__PEDIDO__. Transforme o texto de todos os registros abaixo em uma lista JSON de strings, com uma string para cada linha e sem as linhas em branco. Deixe as imagens de fora da resposta.

****************

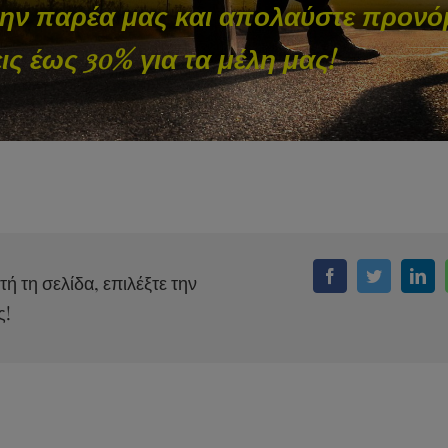
την παρέα μας και απολαύστε προνόμ
ς έως 30% για τα μέλη μας!
τή τη σελίδα, επιλέξτε την
Facebook
Twitter
Link
ς!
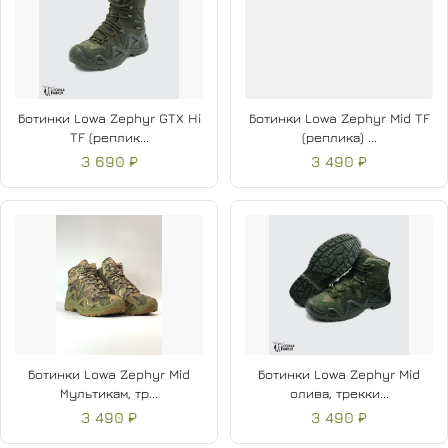
Ботинки Lowa Zephyr GTX Hi
Ботинки Lowa Zephyr Mid TF
TF (реплик...
(реплика) ...
3 690 ₽
3 490 ₽
Ботинки Lowa Zephyr Mid
Ботинки Lowa Zephyr Mid
Мультикам, тр...
олива, трекки...
3 490 ₽
3 490 ₽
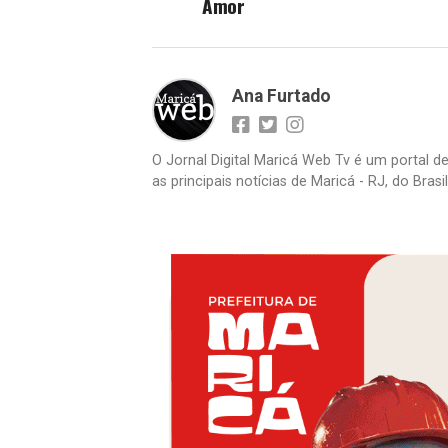
Amor
Ana Furtado
O Jornal Digital Maricá Web Tv é um portal d
as principais notícias de Maricá - RJ, do Bras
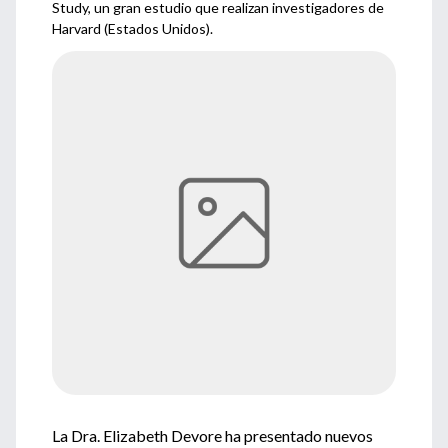
Study, un gran estudio que realizan investigadores de
Harvard (Estados Unidos).
La Dra. Elizabeth Devore ha presentado nuevos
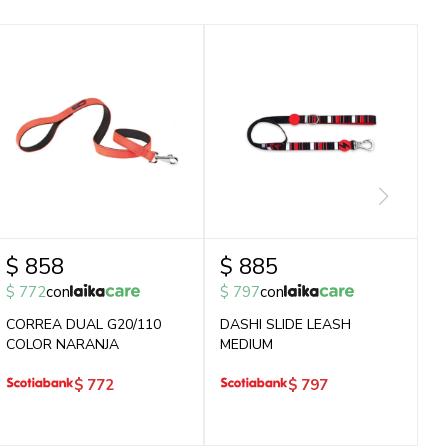
$
858
$
885
$
772
con
$
797
con
CORREA DUAL G20/110
DASHI SLIDE LEASH
COLOR NARANJA
MEDIUM
$
772
$
797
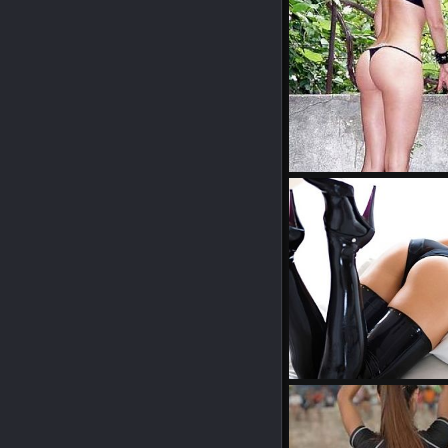
Jaegermeist0r
1. Nove
0
0
getimage02.jp1717eg
Warstein0r
28. April 20
0
0
783n9v7ua5m
Warstein0r
18. April 20
0
0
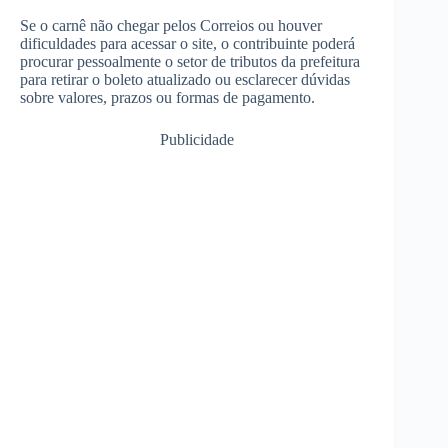
Se o carnê não chegar pelos Correios ou houver
dificuldades para acessar o site, o contribuinte poderá
procurar pessoalmente o setor de tributos da prefeitura
para retirar o boleto atualizado ou esclarecer dúvidas
sobre valores, prazos ou formas de pagamento.
Publicidade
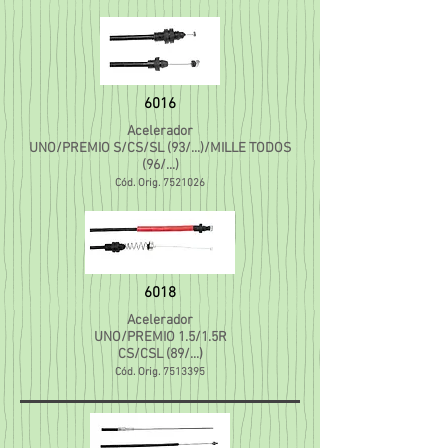
6016
Acelerador
UNO/PREMIO S/CS/SL (93/...)/MILLE TODOS
(96/...)
Cód. Orig.
7521026
6018
Acelerador
UNO/PREMIO 1.5/1.5R
CS/CSL (89/...)
Cód. Orig.
7513395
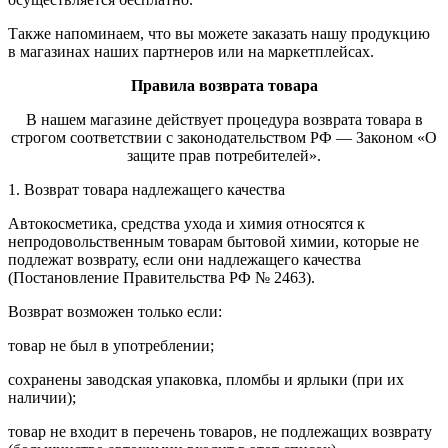
Также напоминаем, что вы можете заказать нашу продукцию
в магазинах наших партнеров или на маркетплейсах.
Правила возврата товара
В нашем магазине действует процедура возврата товара в
строгом соответствии с законодательством РФ — Законом «О
защите прав потребителей».
1. Возврат товара надлежащего качества
Автокосметика, средства ухода и химия относятся к
непродовольственным товарам бытовой химии, которые не
подлежат возврату, если они надлежащего качества
(Постановление Правительства РФ № 2463).
Возврат возможен только если:
товар не был в употреблении;
сохранены заводская упаковка, пломбы и ярлыки (при их
наличии);
товар не входит в перечень товаров, не подлежащих возврату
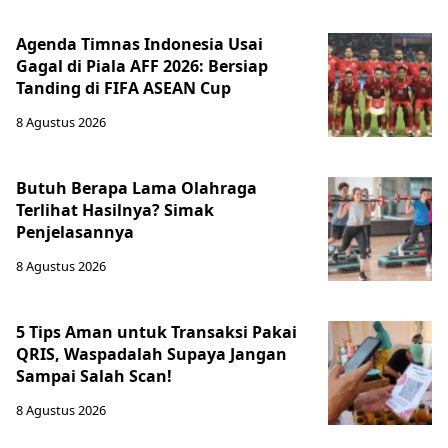
Agenda Timnas Indonesia Usai
Gagal di Piala AFF 2026: Bersiap
Tanding di FIFA ASEAN Cup
8 Agustus 2026
Butuh Berapa Lama Olahraga
Terlihat Hasilnya? Simak
Penjelasannya
8 Agustus 2026
5 Tips Aman untuk Transaksi Pakai
QRIS, Waspadalah Supaya Jangan
Sampai Salah Scan!
8 Agustus 2026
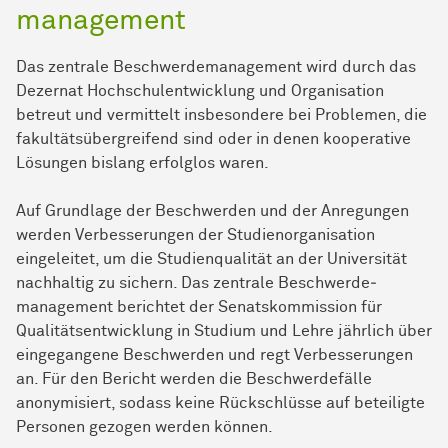
management
Das zentrale
Beschwerde­management
wird durch das
Dezernat
Hochschul­entwicklung
und Organisation
betreut und vermittelt insbesondere bei Problemen, die
fakultätsübergreifend sind oder in denen kooperative
Lösungen bislang erfolglos waren.
Auf Grundlage der Beschwerden und der Anregungen
werden Verbesserungen der Studienorganisation
eingeleitet, um die
Studien­qualität
an der Universität
nachhaltig zu sichern. Das zentrale
Beschwerde­
management
berichtet der Senatskommission für
Qualitätsentwicklung in Studium und Lehre jährlich über
eingegangene Beschwerden und regt Verbesserungen
an. Für den Bericht werden die Beschwerdefälle
anonymisiert, sodass keine Rückschlüsse auf beteiligte
Personen gezogen werden können.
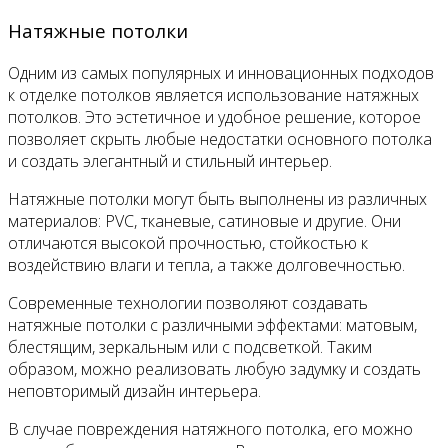
Натяжные потолки
Одним из самых популярных и инновационных подходов
к отделке потолков является использование натяжных
потолков. Это эстетичное и удобное решение, которое
позволяет скрыть любые недостатки основного потолка
и создать элегантный и стильный интерьер.
Натяжные потолки могут быть выполнены из различных
материалов: PVC, тканевые, сатиновые и другие. Они
отличаются высокой прочностью, стойкостью к
воздействию влаги и тепла, а также долговечностью.
Современные технологии позволяют создавать
натяжные потолки с различными эффектами: матовым,
блестящим, зеркальным или с подсветкой. Таким
образом, можно реализовать любую задумку и создать
неповторимый дизайн интерьера.
В случае повреждения натяжного потолка, его можно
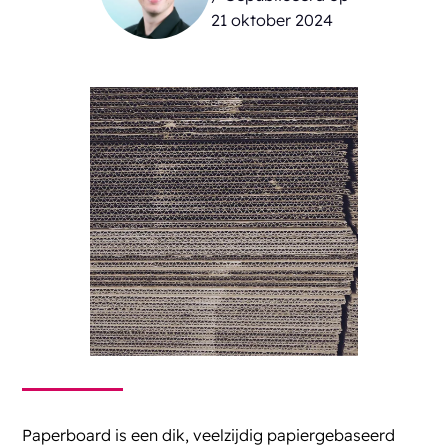
21 oktober 2024
Paperboard is een dik, veelzijdig papiergebaseerd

****************

__RESPOSTA DO EXERCÍCIO__.
[
  "την παρέα μας και απολαύστε προνόμ",
  "ς έως 30% για τα μέλη μας!",
  "τή τη σελίδα, επιλέξτε την",
  "Facebook",
  "Twitter",
  "Link",
  "ς!",
  "Ботинки Lowa Zephyr GTX Hi",
  "Ботинки Lowa Zephyr Mid TF",
  "TF (реплик...",
  "(реплика) ...",
  "3 690 ₽",
  "3 490 ₽",
  "Ботинки Lowa Zephyr Mid",
  "Ботинки Lowa Zephyr Mid",
  "Мультикам, тр...",
  "олива, трекки...",
  "3 490 ₽",
  "3 490 ₽",
  "Amor",
  "Ana Furtado",
  "O Jornal Digital Maricá Web Tv é um portal d",
  "as principais notícias de Maricá - RJ, do Bras",
  "Study, un gran estudio que realizan investigadores de",
  "Harvard (Estados Unidos).",
  "La Dra. Elizabeth Devore ha presentado nuevos",
  "$",
  "858",
  "$",
  "885",
  "$",
  "772",
  "con",
  "$",
  "797",
  "con",
  "CORREA DUAL G20/110",
  "DASHI SLIDE LEASH",
  "COLOR NARANJA",
  "MEDIUM",
  "$",
  "772",
  "$",
  "797",
  "Jaegermeist0r",
  "1. Nove",
  "0",
  "0",
  "getimage02.jp1717eg",
  "Warstein0r",
  "28. April 20",
  "0",
  "0",
  "783n9v7ua5m",
  "Warstein0r",
  "18. April 20",
  "0",
  "0",
  "Se o carnê não chegar pelos Correios ou houver",
  "dificuldades para acessar o site, o contribuinte poderá",
  "procurar pessoalmente o setor de tributos da prefeitura",
  "para retirar o boleto atualizado ou esclarecer dúvidas",
  "sobre valores, prazos ou formas de pagamento.",
  "Publicidade",
  "6016",
  "Acelerador",
  "UNO/PREMIO S/CS/SL (93/...)/MILLE TODOS",
  "(96/...)",
  "Cód. Orig.",
  "7521026",
  "6018",
  "Acelerador",
  "UNO/PREMIO 1.5/1.5R",
  "CS/CSL (89/...)",
  "Cód. Orig.",
  "7513395",
  "Также напоминаем, что вы можете заказать нашу продукцию",
  "в магазинах наших партнеров или на маркетплейсах.",
  "Правила возврата товара",
  "В нашем магазине действует процедура возврата товара в",
  "строгом соответствии с законодательством РФ — Законом «О",
  "защите прав потребителей».",
  "1. Возврат товара надлежащего качества",
  "Автокосметика, средства ухода и химия относятся к",
  "непродовольственным товарам бытовой химии, которые не",
  "подлежат возврату, если они надлежащего качества",
  "(Постановление Правительства РФ № 2463).",
  "Возврат возможен только если:",
  "товар не был в употреблении;",
  "сохранены заводская упаковка, пломбы и ярлыки (при их",
  "наличии);",
  "товар не входит в перечень товаров, не подлежащих возврату",
  "Agenda Timnas Indonesia Usai",
  "Gagal di Piala AFF 2026: Bersiap",
  "Tanding di FIFA ASEAN Cup",
  "8 Agustus 2026",
  "Butuh Berapa Lama Olahraga",
  "Terlihat Hasilnya? Simak",
  "Penjelasannya",
  "8 Agustus 2026",
  "5 Tips Aman untuk Transaksi Pakai",
  "QRIS, Waspadalah Supaya Jangan",
  "Sampai Salah Scan!",
  "8 Agustus 2026",
  "management",
  "Das zentrale",
  "Beschwerde­management",
  "wird durch das",
  "Dezernat",
  "Hochschul­entwicklung",
  "und Organisation",
  "betreut und vermittelt insbesondere bei Problemen, die",
  "fakultätsübergreifend sind oder in denen kooperative",
  "Lösungen bislang erfolglos waren.",
  "Auf Grundlage der Beschwerden und der Anregungen",
  "werden Verbesserungen der Studienorganisation",
  "eingeleitet, um die",
  "Studien­qualität",
  "an der Universität",
  "nachhaltig zu sichern. Das zentrale",
  "Beschwerde­",
  "management",
  "berichtet der Senatskommission für",
  "Qualitätsentwicklung in Studium und Lehre jährlich über",
  "eingegangene Beschwerden und regt Verbesserungen",
  "an. Für den Bericht werden die Beschwerdefälle",
  "anonymisiert, sodass keine Rückschlüsse auf beteiligte",
  "Personen gezogen werden können.",
  "Натяжные потолки",
  "Одним из самых популярных и инновационных подходов",
  "к отделке потолков является использование натяжных",
  "потолков. Это эстетичное и удобное решение, которое",
  "позволяет скрыть любые недостатки основного потолка",
  "и создать элегантный и стильный интерьер.",
  "Натяжные потолки могут быть выполнены из различных",
  "материалов: PVC, тканевые, сатиновые и другие. Они",
  "отличаются высокой прочностью, стойкостью к",
  "воздействию влаги и тепла, а также долговечностью.",
  "Современные технологии позволяют создавать",
  "натяжные потолки с различными эффектами: матовым,",
  "блестящим, зеркальным или с подсветкой. Таким",
  "образом, можно реализовать любую задумку и создать",
  "неповторимый дизайн интерьера.",
  "В случае повреждения натяжного потолка, его можно",
  "21 oktober 2024",
  "Paperboard is een dik, veelzijdig papiergebaseerd"
]